- Relator(a)
- Ministro Moura Ribeiro
- Órgão julgador
- Terceira Turma
- Data do julgamento
- 19/10/2021
- Data de publicação
- 21/10/2021
STJ – Acórdão, Rel. Ministro Moura Ribeiro, Terceira Turma, j. 19/10/2021, p. 21/10/2021
CIVIL. PROCESSUAL CIVIL. RECURSO ESPECIAL. RECURSO MANEJADO SOB A ÉGIDE DO NCPC. AGRAVO DE INSTRUMENTO. EXECUÇÃO. INCIDENTE DE RECONHECIMENTO DE FRAUDE À EXECUÇÃO. VIOLAÇÃO DO ART. 1.022 DO NCPC. CONTRADIÇÃO E OMISSÃO NÃO VERIFICADAS. DAÇÃO EM PAGAMENTO DE IMÓVEL REALIZADA ANTES DA DISTRIBUIÇÃO DA EXECUÇÃO EM QUE PENHORADO O IMÓVEL. DESNECESSIDADE DE REGISTRO, NO CASO, PARA CARACTERIZAÇÃO DA FRAUDE À EXECUÇÃO. PRECEDENTES. SÚMULAS NºS 84 E 375, AMBAS DESTA CORTE. RELEVÂNCIA DA DATA DA ALIENAÇÃO EM DETRIMENTO DA DATA DO REGISTRO. NECESSIDADE DE DESCONSTITUIÇÃO DA PENHORA SOBRE A FAZENDA ENCANTADA IV, PARTE A. RECURSO ESPECIAL PROVIDO. 1. Aplica-se o NCPC a este julgamento ante os termos do Enunciado Administrativo nº 3, aprovado pelo Plenário do STJ na sessão de 9/3/2016: Aos recursos interpostos com fundamento no CPC/2015 (relativos a decisões publicadas a partir de 18 de março de 2016) serão exigidos os requisitos de admissibilidade recursal na forma do novo CPC. 2. Não há que se falar em violação do art. 1.022 do NCPC, na medida em que o Tribunal Estadual, clara e fundamentadamente, dirimiu as questões que lhe foram submetidas. 3. A dação em pagamento de imóvel anterior à citação, ainda que desprovido de registro, constitui meio hábil a impossibilitar a sua constrição e impede a caracterização da fraude à execução. 4. No julgamento do REsp nº 956.943/PR, sob o rito dos recursos repetitivos, a Corte Especial decidiu que é indispensável citação válida para configuração da fraude de execução, ressalvada a hipótese prevista no § 3º do art. 615-A do CPC (reeditado pelo art. 828, § 4º, do NCPC). 5. Considera-se como relevante a data de alienação do bem e não o seu registro no Cartório de Imóveis para se aferir a existência de fraude à execução (AgRg no Ag 198.099/SP, Rel.

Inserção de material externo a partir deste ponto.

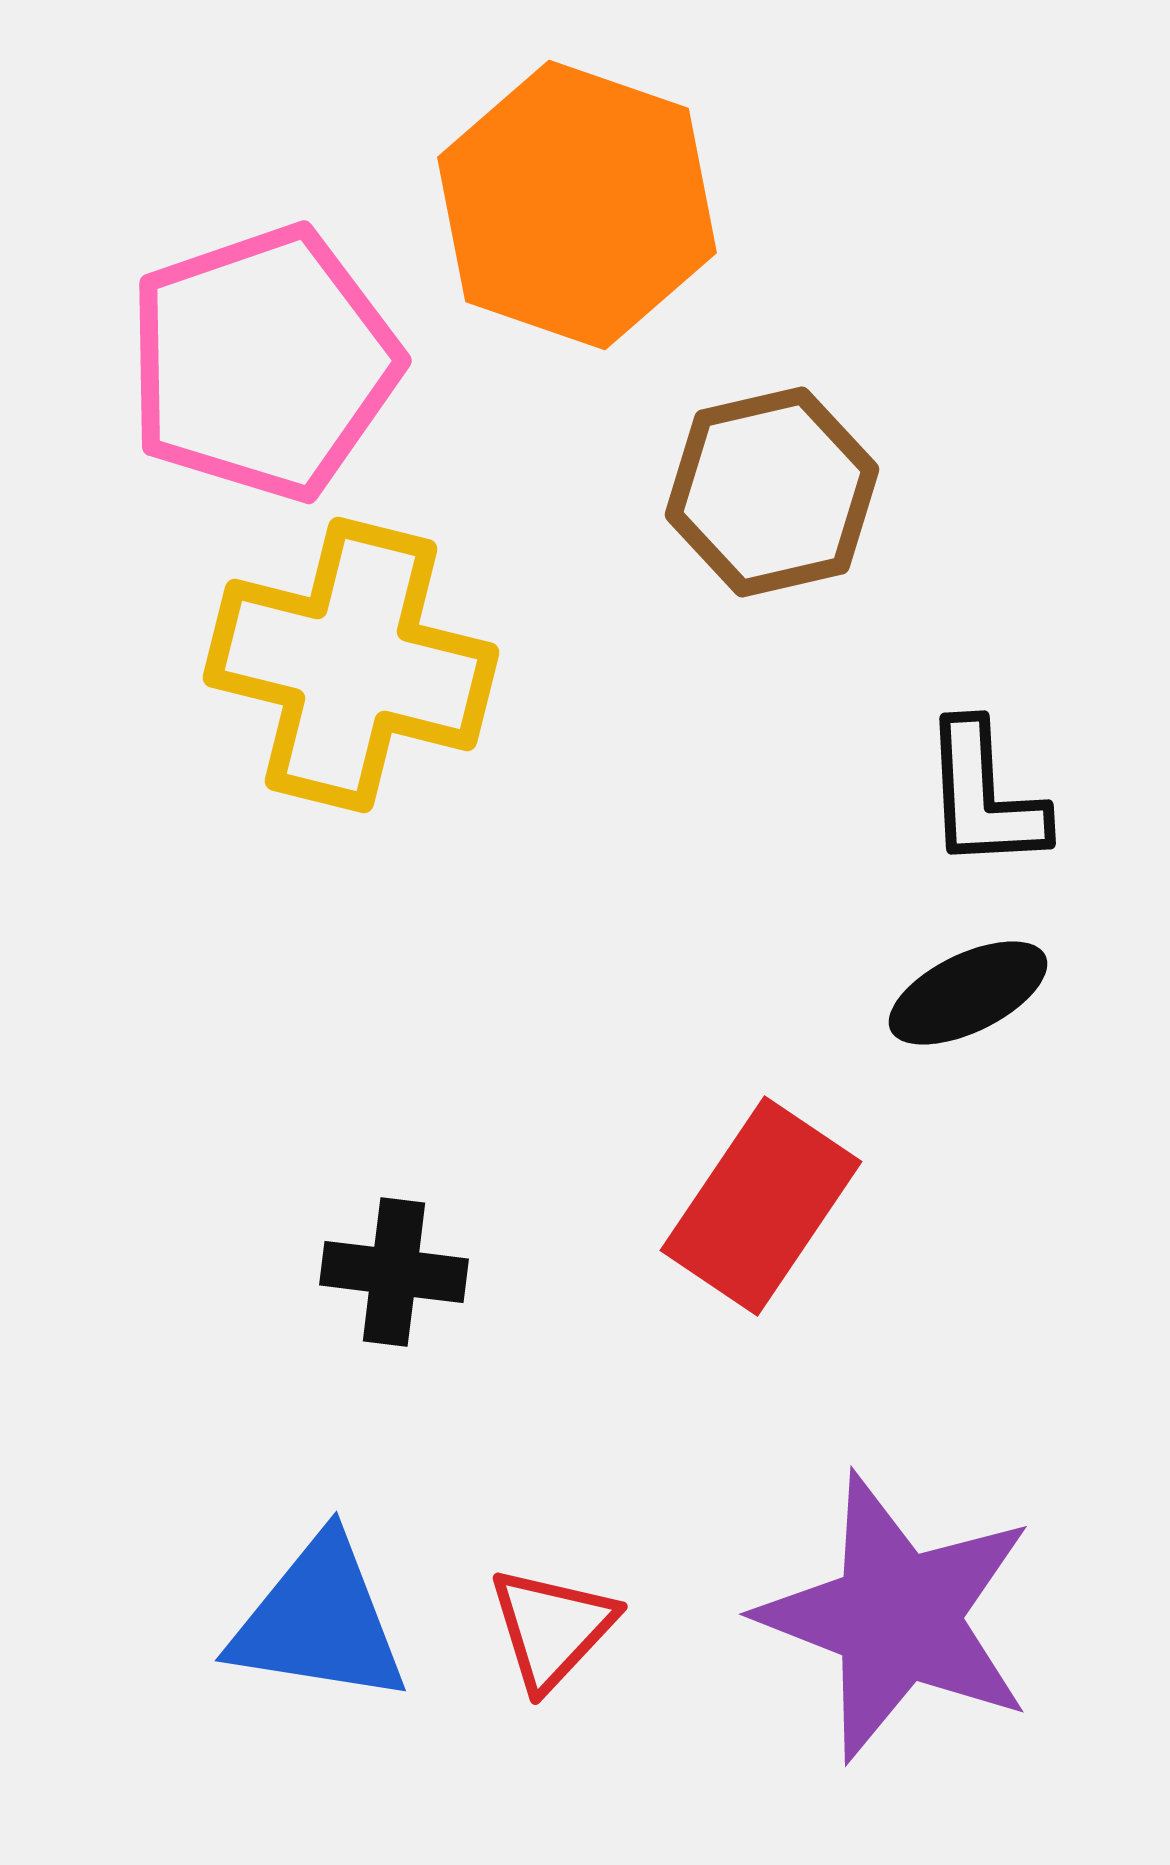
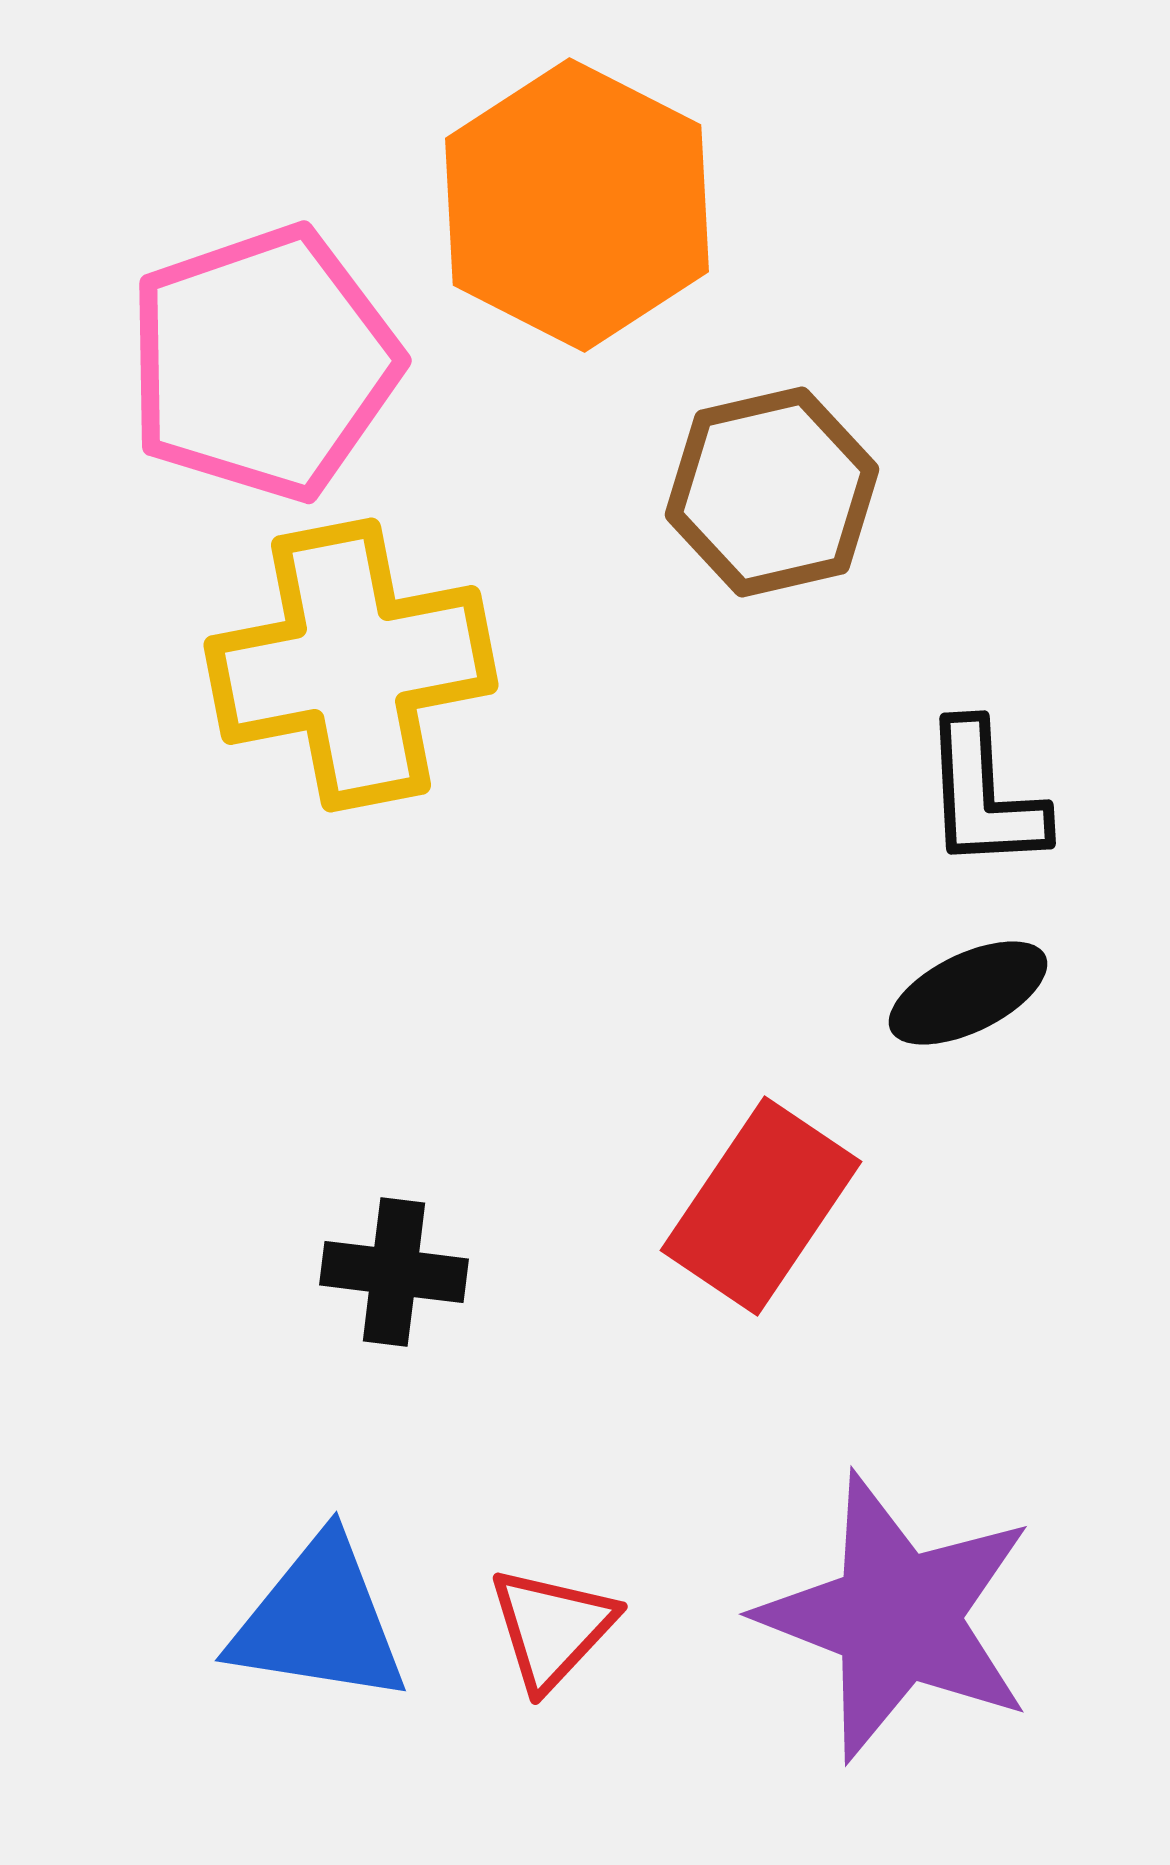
orange hexagon: rotated 8 degrees clockwise
yellow cross: rotated 25 degrees counterclockwise
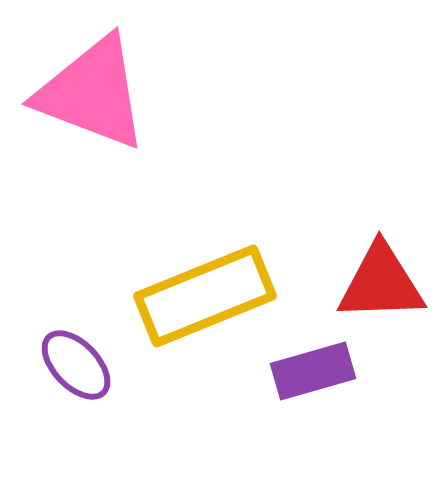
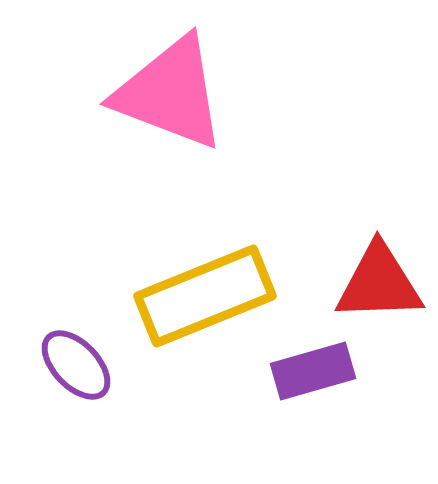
pink triangle: moved 78 px right
red triangle: moved 2 px left
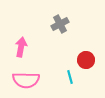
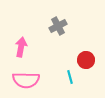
gray cross: moved 2 px left, 2 px down
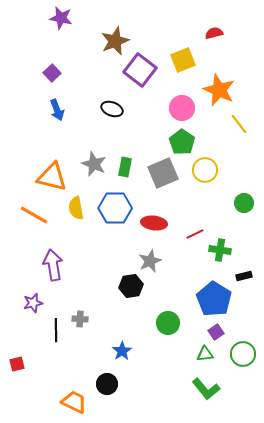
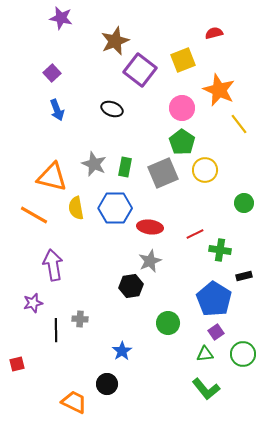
red ellipse at (154, 223): moved 4 px left, 4 px down
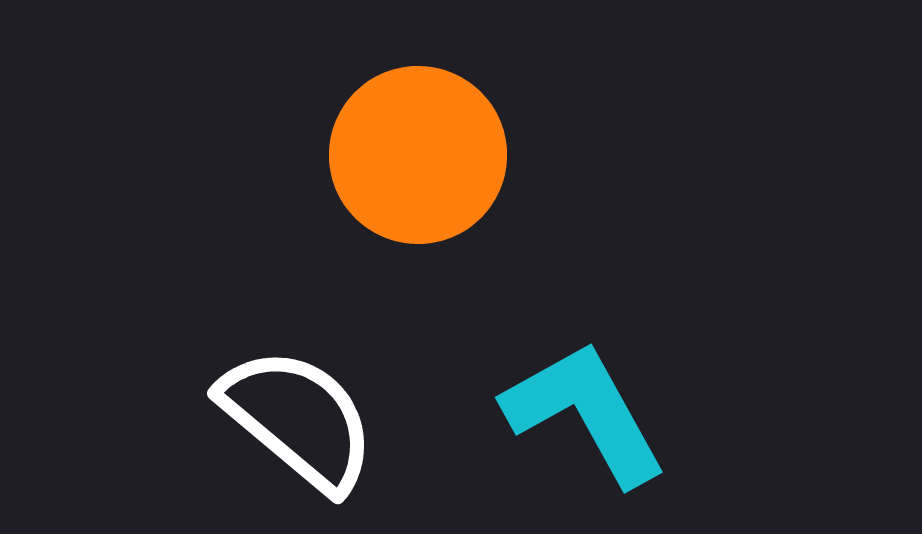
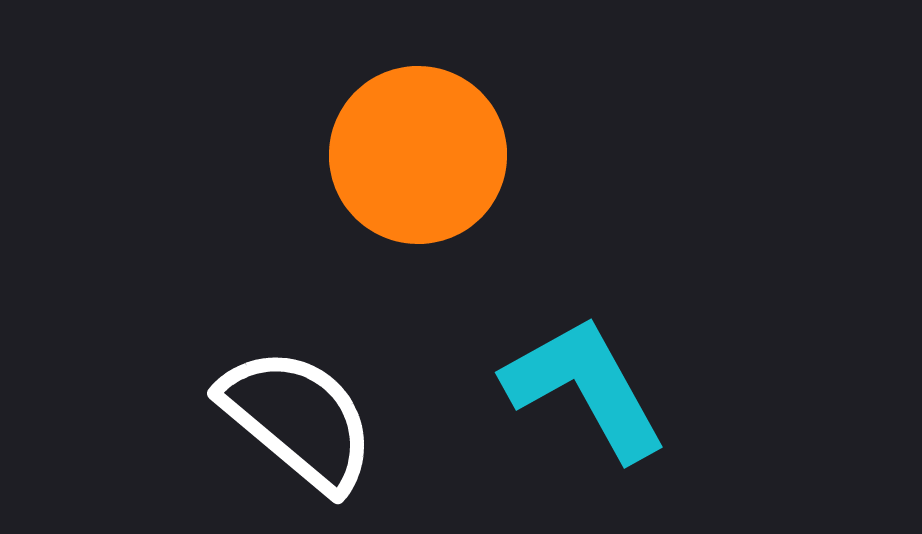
cyan L-shape: moved 25 px up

Ministro CARLOS ALBERTO MENEZES DIREITO, TERCEIRA TURMA, julgado em 17/11/1998, DJ 22/02/1999, p. 111). 6. Afastado o reconhecimento de fraude à execução, necessária a desconstituição de eventuais penhoras que recaiam sobre a Fazenda Encantada IV, parte A, devendo a execução prosseguir por outros meios. 7. Recurso especial provido. (REsp n. 1.937.548/MT, relator Ministro Moura Ribeiro, Terceira Turma, julgado em 19/10/2021, DJe de 21/10/2021.)